The recycling bin has always sold a simple story: toss something in, and it goes ‘away’ to be responsibly handled. The illusion cracked in 2018, when China, after 30 years of quietly importing much of the world’s poorly sorted recyclables, refused to absorb any more foreign waste. This single policy shift severed a market that many Western nations had become dependent on and forced these countries to confront their own recycling streams by investing in domestic infrastructure, finding new import partners, sending more to landfill or cutting local recycling programmes1,2 — and revealed to the public that ‘away’ was really just someone else’s backyard.

The plastics trade is just one thread of a larger pattern in which countries, primarily in the global south, bear the brunt of wealthier nations’ consumption. Today’s rapid pace of technology and product turnover, from electronics to fast fashion, ensures that waste builds up more quickly than can be responsibly managed. According to the United Nations’ 2024 Global E-waste Monitor3, the world is generating electronic waste five times faster than it is being recycled.

The problem of waste exposes an uncomfortable tension in the materials community: our field’s drive to innovate and make comes with a responsibility for what happens to these creations when we are done with them.

‘Circularity’ has become a popular banner for action in materials science. A circular materials economy aims to keep materials in use for as long as possible through reuse, repair and recycling. Materials researchers contribute to circularity both upstream (preventing waste in the first place with new chemistries, designs and manufacturing methods) and downstream (turning waste into value with new sorting and recycling technologies).

In this Editorial, however, we underscore two caveats of materials circularity. First, circularity is not necessarily synonymous with sustainability4. Whereas circularity focuses on recovering resources, it tends to overlook other aspects of sustainability, such as energy use and emissions over the whole life cycle, and effects on social equity, human rights and biodiversity. Second, materials research is only one part of a much larger system. Lab breakthroughs alone cannot deliver circularity. Without appropriate regulation, behaviour, infrastructure and economic markets, even brilliant materials research will fail to make its intended impact.

Consider batteries: research efforts make them last longer, store more energy, or easier to repair or recycle. Yet electronic devices today are often designed — whether for thinness, waterproofing or planned obsolescence — to prevent battery removal or repair of other failed components, forcing the consumer to discard the entire device and buy another. Right to repair laws and the European Union’s new battery replaceability design rules for manufacturers help but will make little difference if consumers find buying the newest model cheaper, easier or just more exciting. Similarly, new battery recycling technologies will hit dead ends without consumer education, e-waste collection infrastructure, market demand for recycled battery materials or financial incentive to reuse resources over mining new minerals more cheaply.

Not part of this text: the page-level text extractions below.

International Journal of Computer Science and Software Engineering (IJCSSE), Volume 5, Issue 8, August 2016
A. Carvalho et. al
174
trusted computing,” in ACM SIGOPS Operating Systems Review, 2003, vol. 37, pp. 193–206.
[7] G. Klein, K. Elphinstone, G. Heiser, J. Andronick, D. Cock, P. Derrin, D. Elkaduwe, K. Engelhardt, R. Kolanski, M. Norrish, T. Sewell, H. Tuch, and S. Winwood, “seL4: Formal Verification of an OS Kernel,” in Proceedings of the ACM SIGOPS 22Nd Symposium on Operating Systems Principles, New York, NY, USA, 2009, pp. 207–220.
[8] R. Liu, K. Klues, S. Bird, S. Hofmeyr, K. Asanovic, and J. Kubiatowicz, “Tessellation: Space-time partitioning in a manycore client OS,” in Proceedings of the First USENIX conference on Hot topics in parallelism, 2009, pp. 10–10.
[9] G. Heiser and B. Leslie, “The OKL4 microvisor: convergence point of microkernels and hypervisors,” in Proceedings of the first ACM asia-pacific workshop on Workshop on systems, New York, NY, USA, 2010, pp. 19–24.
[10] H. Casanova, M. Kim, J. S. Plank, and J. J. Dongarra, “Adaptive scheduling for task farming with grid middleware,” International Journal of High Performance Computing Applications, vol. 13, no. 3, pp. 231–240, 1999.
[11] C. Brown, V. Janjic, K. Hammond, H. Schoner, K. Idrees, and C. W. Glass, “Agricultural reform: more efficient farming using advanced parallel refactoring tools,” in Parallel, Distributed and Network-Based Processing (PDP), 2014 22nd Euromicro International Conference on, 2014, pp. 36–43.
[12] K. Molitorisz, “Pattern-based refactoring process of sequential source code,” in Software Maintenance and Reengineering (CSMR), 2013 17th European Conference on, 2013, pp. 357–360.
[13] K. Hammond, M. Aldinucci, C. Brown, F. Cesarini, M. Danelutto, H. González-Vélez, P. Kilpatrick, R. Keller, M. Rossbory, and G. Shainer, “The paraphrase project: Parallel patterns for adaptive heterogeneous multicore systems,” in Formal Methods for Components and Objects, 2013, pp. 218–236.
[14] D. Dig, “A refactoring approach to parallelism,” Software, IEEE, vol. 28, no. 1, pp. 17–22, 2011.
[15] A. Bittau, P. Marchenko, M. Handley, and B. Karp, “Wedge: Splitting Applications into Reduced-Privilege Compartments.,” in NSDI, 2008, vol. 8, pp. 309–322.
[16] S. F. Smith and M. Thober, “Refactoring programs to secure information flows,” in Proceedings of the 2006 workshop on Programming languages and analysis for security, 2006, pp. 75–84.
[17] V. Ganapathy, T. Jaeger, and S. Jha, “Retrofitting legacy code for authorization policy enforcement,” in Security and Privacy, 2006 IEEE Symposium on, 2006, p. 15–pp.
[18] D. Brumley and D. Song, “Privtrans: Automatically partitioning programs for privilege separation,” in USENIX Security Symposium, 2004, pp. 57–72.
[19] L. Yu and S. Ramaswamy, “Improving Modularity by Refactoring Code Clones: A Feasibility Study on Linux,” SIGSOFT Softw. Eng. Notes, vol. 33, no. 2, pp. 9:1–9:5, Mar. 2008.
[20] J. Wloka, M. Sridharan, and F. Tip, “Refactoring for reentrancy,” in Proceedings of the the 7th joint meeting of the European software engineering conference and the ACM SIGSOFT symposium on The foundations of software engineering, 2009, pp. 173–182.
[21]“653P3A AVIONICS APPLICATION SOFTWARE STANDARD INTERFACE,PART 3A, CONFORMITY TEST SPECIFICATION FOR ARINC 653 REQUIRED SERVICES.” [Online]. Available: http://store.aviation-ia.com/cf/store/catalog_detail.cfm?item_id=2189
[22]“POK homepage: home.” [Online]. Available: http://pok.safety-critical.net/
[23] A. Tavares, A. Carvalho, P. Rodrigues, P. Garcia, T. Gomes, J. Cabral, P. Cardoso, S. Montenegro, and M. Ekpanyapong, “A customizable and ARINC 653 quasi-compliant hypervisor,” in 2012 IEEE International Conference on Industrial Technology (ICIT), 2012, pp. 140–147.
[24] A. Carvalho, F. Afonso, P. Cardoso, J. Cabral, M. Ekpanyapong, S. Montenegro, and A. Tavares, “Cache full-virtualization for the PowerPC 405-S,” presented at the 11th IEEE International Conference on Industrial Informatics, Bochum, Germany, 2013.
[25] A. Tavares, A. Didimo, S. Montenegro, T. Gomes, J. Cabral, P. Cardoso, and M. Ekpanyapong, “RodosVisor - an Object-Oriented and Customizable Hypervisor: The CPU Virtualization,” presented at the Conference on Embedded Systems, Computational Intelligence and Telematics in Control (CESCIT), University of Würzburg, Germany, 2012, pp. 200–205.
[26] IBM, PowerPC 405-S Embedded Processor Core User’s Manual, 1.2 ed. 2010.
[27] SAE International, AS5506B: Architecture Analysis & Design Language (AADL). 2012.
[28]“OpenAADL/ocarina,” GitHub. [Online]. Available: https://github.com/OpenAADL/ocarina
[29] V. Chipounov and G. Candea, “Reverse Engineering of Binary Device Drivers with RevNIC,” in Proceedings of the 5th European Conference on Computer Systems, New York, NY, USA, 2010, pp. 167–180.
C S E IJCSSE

Given these caveats, what can the materials community do to contribute meaningfully to a circular materials economy? It should begin by resisting greenwashing and face-value acceptance of ‘green’ buzzwords, not only from marketers, but also in research — doing the hard carbon math and life-cycle analysis to determine whether a proposed solution does what we expect. Biodegradable plastics in a landfill can emit carbon that might be better sequestered, and they contaminate recycling streams if mistakenly put in the recycling bin. Products that mix in downcycled materials or bio-feedstocks, such as t-shirts woven from recycled plastic fibres and plastic bottles made 30% from plants, are only more complex and less recyclable at their end of life. These materials might still be the most sustainable option in certain scenarios, but researchers should aim to support such claims with evidence.

Materials researchers should also seek to connect with the broader value chain. Well-intentioned decisions can create surprising consequences that make sense only through the lens of other academic disciplines. Plastic bag bans spawned a crisis of reuseable tote bags that might ultimately cost more energy to produce, are less straightforward to recycle and have been linked to forced labour. Paradoxically, circular initiatives can even increase production and consumption through the economic and behavioural mechanisms of the rebound effect5, negating gains in sustainability.

Materials circularity research must be grounded in social, economic and regulatory realities. This means stepping beyond our comfort zones to hear views across the entire system, not just from those who share our technical perspective.

To catalyse this conversation, we are launching a new Series that asks tough questions about materials circularity from those within and outside of our community. On the plastics crisis, we publish a reflection on historical waste management, a call to quantify the plastics lost to ecosystems and a guide for plastics manufacturers to assess their use of additives6. We hear from an architect aiming to reform the construction industry through materials passports and explore battery regeneration, wind turbine blade recycling7 and a bold way to reuse the atoms in municipal sewage sludge. In upcoming articles, we talk to an industrial ecologist with decades of insight into the relationship between extended producer responsibility laws and materials design, and we untangle how waste management works on a practical level in global megacities.

The ongoing Series will bring together voices from academia, industry and policy to examine what circularity really means across energy, electronics, fashion, plastics, construction and more. We hope that the different angles challenge assumptions, inspire new approaches, and encourage an atmosphere of honesty about whether our actions deliver real change, or simply good intentions.